Comparing Florida’s approach to First Amendment issues to a parallel dimension portrayed in the Netflix series “Stranger Things,” a Florida federal judge has granted an injunction against provisions of the “Stop WOKE Act” that restrict workforce diversity training.
In an Aug. 18 opinion, Judge Mark E. Walker of the Northern District of Florida enjoined the state attorney general and members of the Florida Commission on Human Relations from prohibiting employers from discussing certain concepts relating to gender, race or national origin during mandatory employment training, as is required by the new law.
The First Amendment generally prevents the state from clamping down on free speech, while private entities can place restrictions on free expression, Walker wrote, adding that in Florida these truisms are reversed.
“Now, like the heroine in “Stranger Things,” this court is once again asked to pull Florida back from the upside down,” he wrote. “... Because the challenged provision of the (Individual Freedom) Act is a naked viewpoint-based regulation on speech that does not pass strict scrutiny, plaintiffs’ motion for a preliminary injunction … is granted in part.”

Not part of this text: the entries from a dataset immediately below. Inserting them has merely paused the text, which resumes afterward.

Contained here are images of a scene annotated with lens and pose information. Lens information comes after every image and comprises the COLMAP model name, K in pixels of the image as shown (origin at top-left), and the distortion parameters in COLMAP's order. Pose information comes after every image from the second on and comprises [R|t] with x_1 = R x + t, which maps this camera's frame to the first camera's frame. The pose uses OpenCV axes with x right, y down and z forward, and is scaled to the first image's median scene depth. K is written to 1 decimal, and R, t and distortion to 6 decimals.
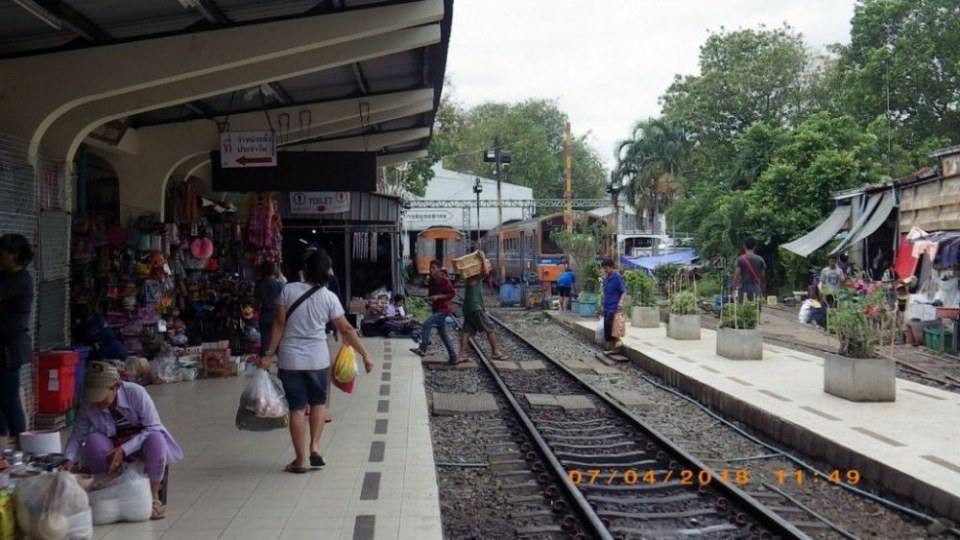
lens RADIAL K [[1310.9, 0, 498.8], [0, 1310.9, 270.2], [0, 0, 1]] dist [-0.009186, 0.017828]
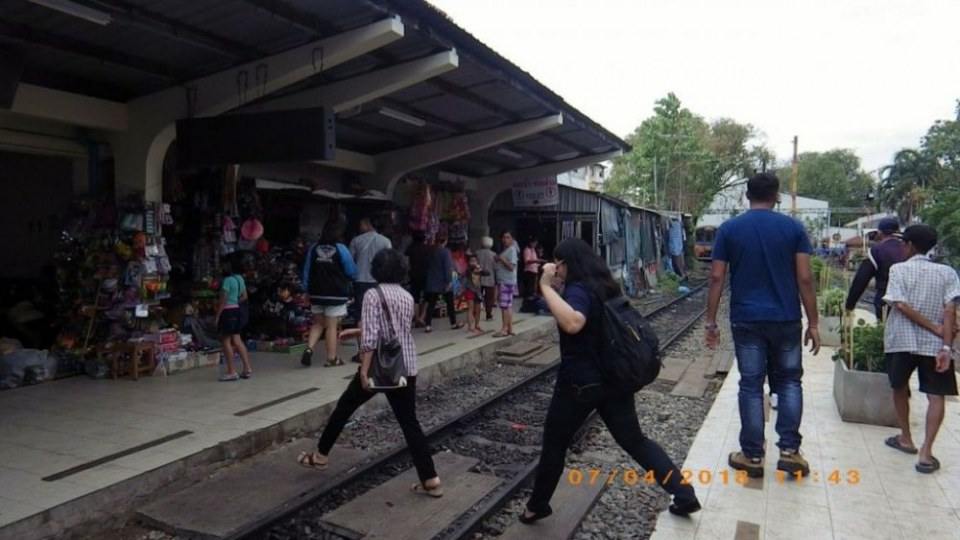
lens RADIAL K [[640.2, 0, 486.1], [0, 640.2, 268.9], [0, 0, 1]] dist [0.001915, 0.001058]
pose [[0.883289, 0.035050, -0.467516, 0.089944], [-0.019382, 0.999079, 0.038281, -0.004841], [0.468428, -0.024752, 0.883155, 0.353354]]
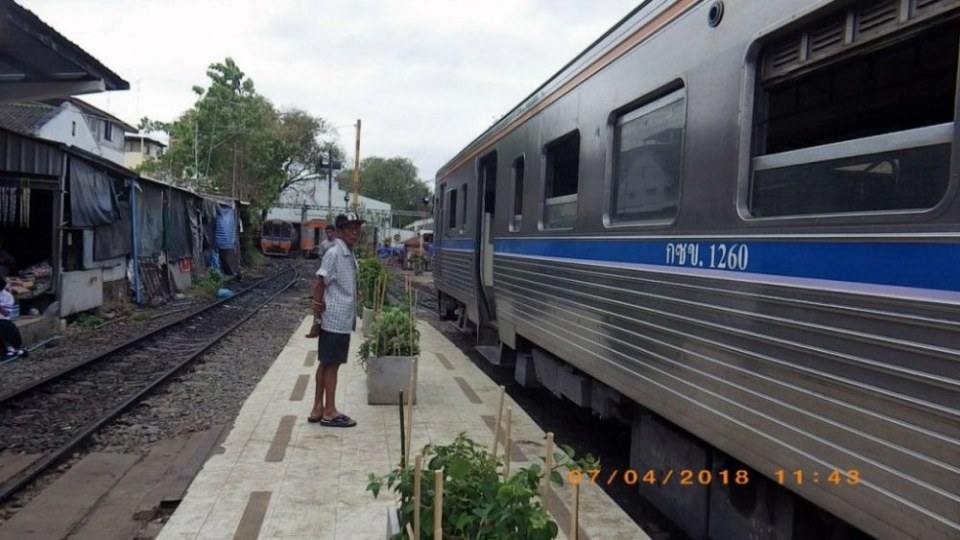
lens RADIAL K [[640.2, 0, 486.1], [0, 640.2, 268.9], [0, 0, 1]] dist [0.001915, 0.001058]
pose [[0.986812, 0.055451, 0.152076, 0.091739], [-0.059188, 0.998043, 0.020157, -0.004782], [-0.150661, -0.028892, 0.988163, 0.489366]]
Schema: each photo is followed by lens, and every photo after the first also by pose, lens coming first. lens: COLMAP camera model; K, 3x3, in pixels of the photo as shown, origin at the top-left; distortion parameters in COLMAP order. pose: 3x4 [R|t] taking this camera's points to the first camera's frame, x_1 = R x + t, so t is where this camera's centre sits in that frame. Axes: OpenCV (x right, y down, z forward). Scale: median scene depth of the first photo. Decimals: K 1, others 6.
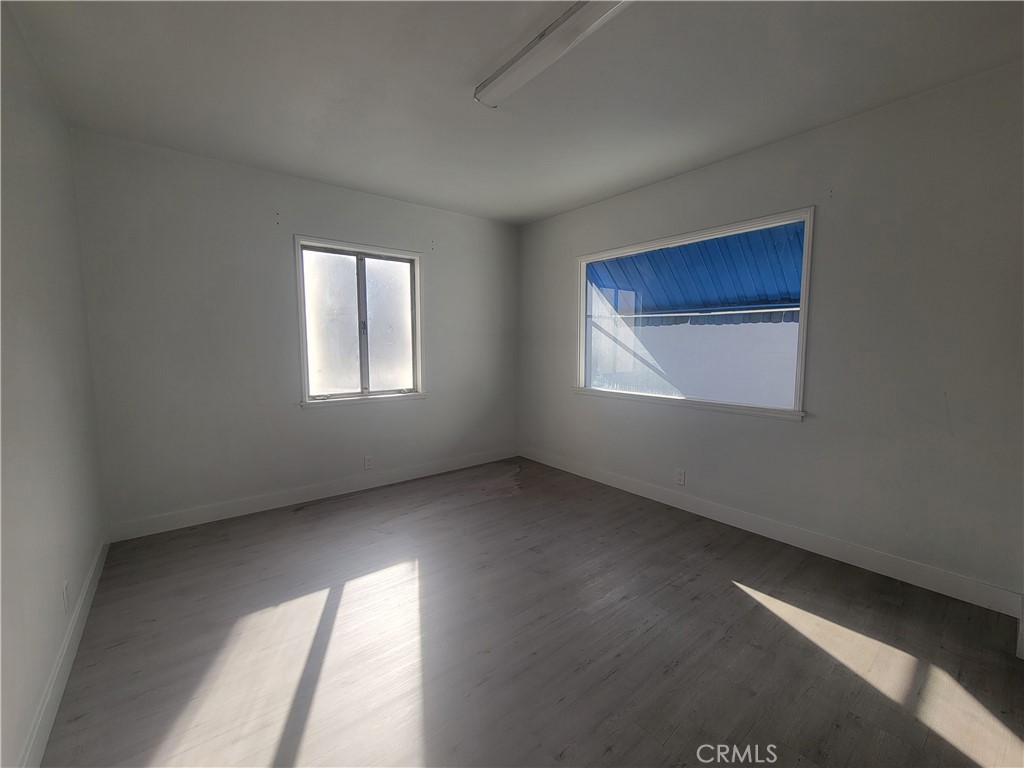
lens RADIAL K [[418.3, 0, 519.8], [0, 418.3, 381.4], [0, 0, 1]] dist [0.001386, -0.000381]
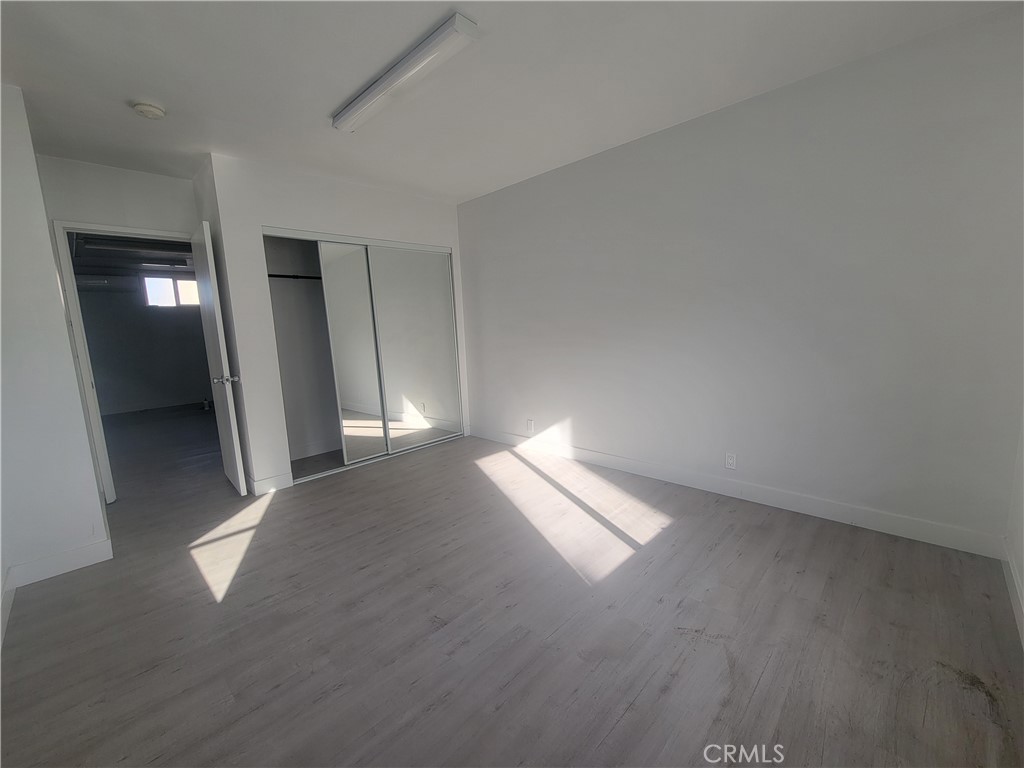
lens RADIAL K [[418.3, 0, 519.8], [0, 418.3, 381.4], [0, 0, 1]] dist [0.001386, -0.000381]
pose [[-0.991127, 0.060640, -0.118282, -0.027490], [0.032967, 0.974213, 0.223211, -0.098824], [0.128767, 0.217331, -0.967567, 1.175393]]
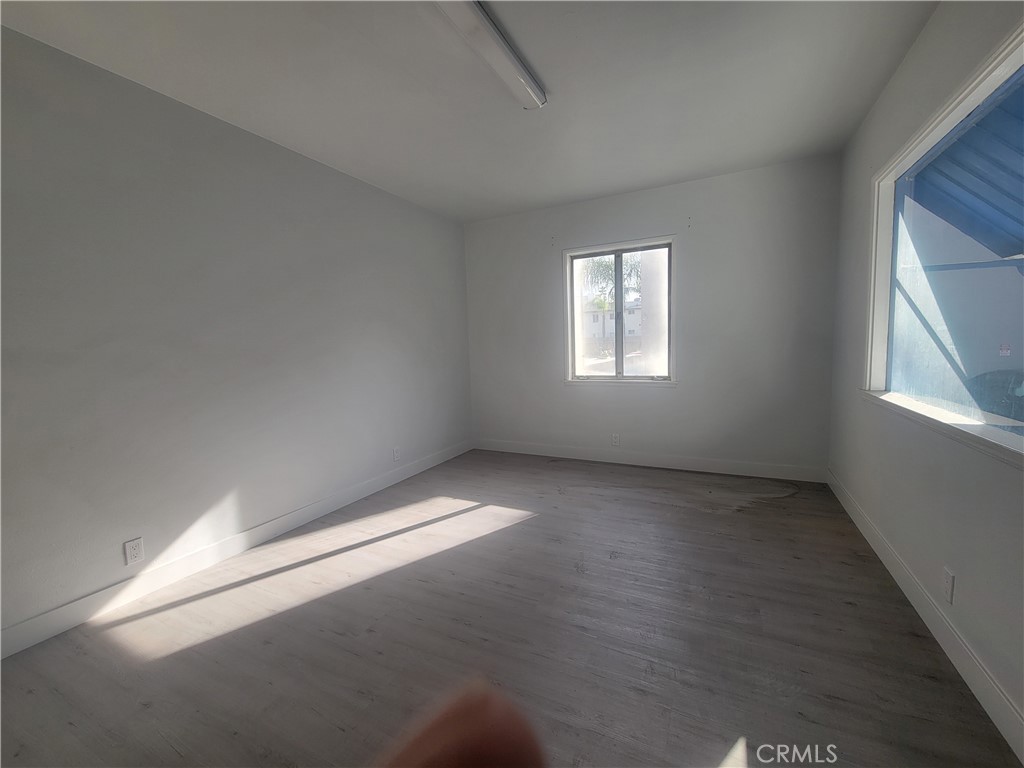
lens RADIAL K [[418.3, 0, 519.8], [0, 418.3, 381.4], [0, 0, 1]] dist [0.001386, -0.000381]
pose [[0.418330, 0.069193, -0.905656, 0.548291], [-0.047982, 0.997385, 0.054038, -0.008336], [0.907027, 0.020849, 0.420556, 0.311923]]
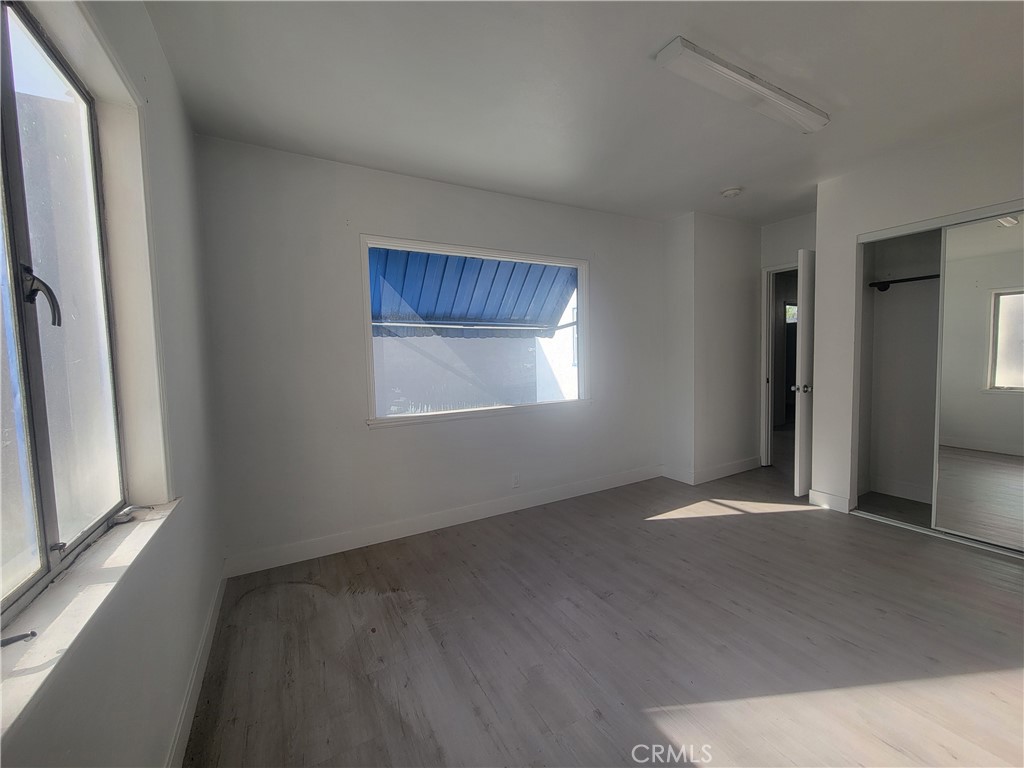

Several businesses, represented by the group Protect Democracy and Ropes & Gray LLC, are challenging the Stop WOKE Act’s employment provisions. Critics have called the new law vague and unconstitutional and argued that it prevents employers from talking honestly with employees about systemic racial and gender bias in the workplace.
“Defendants argue that Florida has an interest in preventing employers from ‘foisting speech that the state finds repugnant on a “captive audience” of employees’ …” Walker wrote. “Not so. The First Amendment does not give the state license to censor speech because it finds it ‘repugnant,’ no matter how captive the audience.”